Transform stability

alexs1 · June 3, 2021, 12:43pm

Hello

I've started to use transforms, and they are great- saving lots of pain of using external tools.

What concerns me, is the I had few times a load on the cluster, which caused a node to leave the cluster, and caused the transform to fail.

When I looked in the morning, it was on failed status, and when stopping/starting it, it was filling the data successfully without issues.

Then, I started thinking, what would happen if I took few days off, and didn't do that manually..
In my case, the client would see gap in our front end charts.

Is there any way to monitor a transform, and start it automatically in such a case?

warkolm · June 7, 2021, 4:59am

There's cat transforms API | Elasticsearch Guide [7.13] | Elastic, but perhaps that's something that we can also expose via Kibana(?). It might be worth creating a feature request around this

Hendrik_Muhs · June 8, 2021, 8:00am

Can you share the error you saw? The reason field in the status should tell you why it failed.

Transform is designed to be fail-safe:

it differs between permanent and re-occurring errors. Permanent errors are e.g. configuration errors or errors in scripts, mapping issues etc., with other words everything that won't fix itself with a retry.
if not permanent, a transform retries up to 10 times based on frequency. It must fail 10 times in a row to go into failed state. Every successful operation resets the counter.

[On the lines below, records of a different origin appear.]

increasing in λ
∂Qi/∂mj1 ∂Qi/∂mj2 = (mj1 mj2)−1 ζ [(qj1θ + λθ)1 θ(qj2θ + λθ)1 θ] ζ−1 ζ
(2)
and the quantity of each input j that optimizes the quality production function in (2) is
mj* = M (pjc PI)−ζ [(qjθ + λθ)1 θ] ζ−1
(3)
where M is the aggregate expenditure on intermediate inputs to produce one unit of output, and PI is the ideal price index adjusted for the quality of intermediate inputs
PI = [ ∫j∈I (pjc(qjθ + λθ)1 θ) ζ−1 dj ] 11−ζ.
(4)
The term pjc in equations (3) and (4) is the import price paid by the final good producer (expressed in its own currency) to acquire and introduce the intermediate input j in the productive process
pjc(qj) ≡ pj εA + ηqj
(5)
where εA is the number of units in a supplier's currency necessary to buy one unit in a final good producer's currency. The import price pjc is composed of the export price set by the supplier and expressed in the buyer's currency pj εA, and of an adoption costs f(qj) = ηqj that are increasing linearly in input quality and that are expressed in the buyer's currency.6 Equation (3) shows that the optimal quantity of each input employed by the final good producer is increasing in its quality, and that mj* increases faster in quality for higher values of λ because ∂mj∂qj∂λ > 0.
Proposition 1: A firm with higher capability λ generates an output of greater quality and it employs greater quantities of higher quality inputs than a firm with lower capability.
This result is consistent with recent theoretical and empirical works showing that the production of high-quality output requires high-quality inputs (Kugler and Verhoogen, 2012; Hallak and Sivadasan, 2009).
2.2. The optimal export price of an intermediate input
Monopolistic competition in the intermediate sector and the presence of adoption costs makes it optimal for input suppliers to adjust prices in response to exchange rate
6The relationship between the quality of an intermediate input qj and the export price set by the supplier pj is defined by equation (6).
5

You mentioned cluster load, which indicates a non permanent error. If you could share the error, I can verify transform picked the right category.

As mitigation you can increase the number of retries by setting num_transform_failure_retries to a higher value.

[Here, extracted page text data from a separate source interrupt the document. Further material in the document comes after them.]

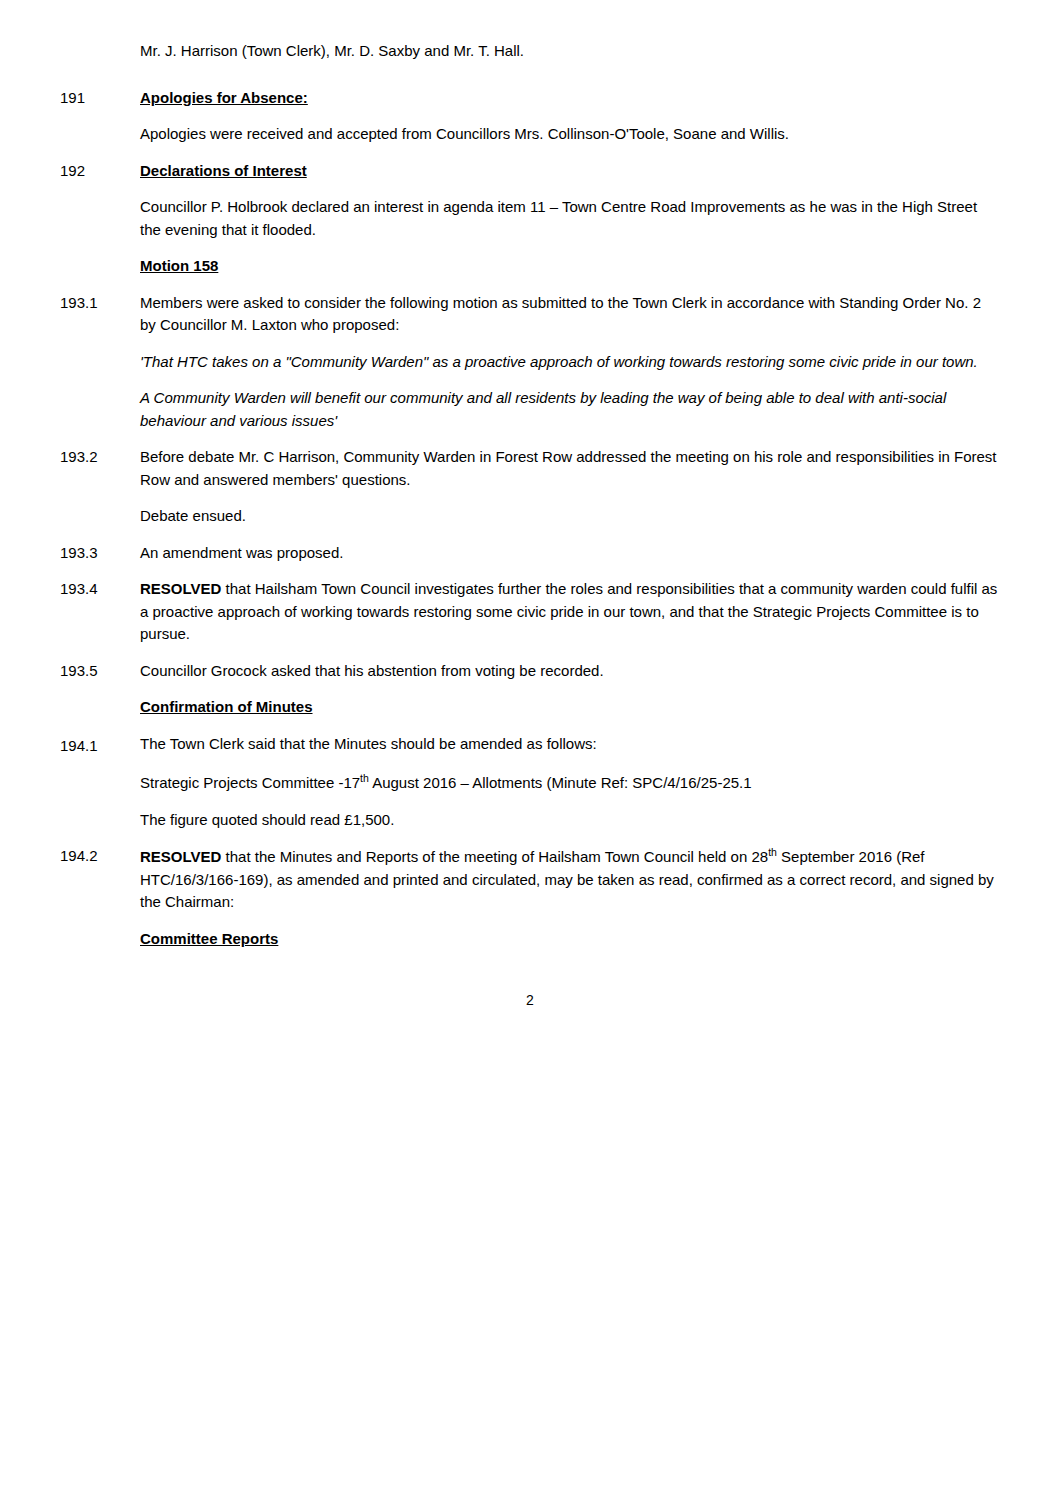Mr. J. Harrison (Town Clerk), Mr. D. Saxby and Mr. T. Hall.
191
Apologies for Absence:
Apologies were received and accepted from Councillors Mrs. Collinson-O'Toole, Soane and Willis.
192
Declarations of Interest
Councillor P. Holbrook declared an interest in agenda item 11 – Town Centre Road Improvements as he was in the High Street the evening that it flooded.
Motion 158
193.1
Members were asked to consider the following motion as submitted to the Town Clerk in accordance with Standing Order No. 2 by Councillor M. Laxton who proposed:
'That HTC takes on a "Community Warden" as a proactive approach of working towards restoring some civic pride in our town.
A Community Warden will benefit our community and all residents by leading the way of being able to deal with anti-social behaviour and various issues'
193.2
Before debate Mr. C Harrison, Community Warden in Forest Row addressed the meeting on his role and responsibilities in Forest Row and answered members' questions.
Debate ensued.
193.3
An amendment was proposed.
193.4
RESOLVED that Hailsham Town Council investigates further the roles and responsibilities that a community warden could fulfil as a proactive approach of working towards restoring some civic pride in our town, and that the Strategic Projects Committee is to pursue.
193.5
Councillor Grocock asked that his abstention from voting be recorded.
Confirmation of Minutes
194.1
The Town Clerk said that the Minutes should be amended as follows:
Strategic Projects Committee -17th August 2016 – Allotments (Minute Ref: SPC/4/16/25-25.1
The figure quoted should read £1,500.
194.2
RESOLVED that the Minutes and Reports of the meeting of Hailsham Town Council held on 28th September 2016 (Ref HTC/16/3/166-169), as amended and printed and circulated, may be taken as read, confirmed as a correct record, and signed by the Chairman:
Committee Reports
2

In addition you can create a script that checks _stats (or the mentioned cat interface) and based on the output call _start. You could also call _start regularly and ignore the error if it's already running.

In future we plan to improve the way transform retries: Today the interval between each retry is static and based on frequency. We want to decouple retry from frequency and use exponential backoff.

Last but not least, it might be transform itself that causes your cluster issues. You might want to checkout or general guidance for optimizing transform: Working with transforms at scale | Elasticsearch Guide [7.13] | Elastic.

alexs1 · June 8, 2021, 12:18pm

Hi @Hendrik_Muhs
I just checked the transforms screen in Kibana, and found a transform in failed state. unfortunately this happens a lot.
I think today I got this error when upgrading a version (Elastic cloud)

this is the message from the messages tab:

Failed to index documents into destination index due to permanent error: [BulkIndexingException[Bulk index experienced [48] failures and at least 1 irrecoverable [pipeline with id [TRANSFORM_NAME-pipeline] does not exist]. Other failures: ]; nested: IllegalArgumentException[pipeline with id [TRANSFORM_NAME-pipeline] does not exist];; java.lang.IllegalArgumentException: pipeline with id [TRANSFORM_NAME-pipeline] does not exist]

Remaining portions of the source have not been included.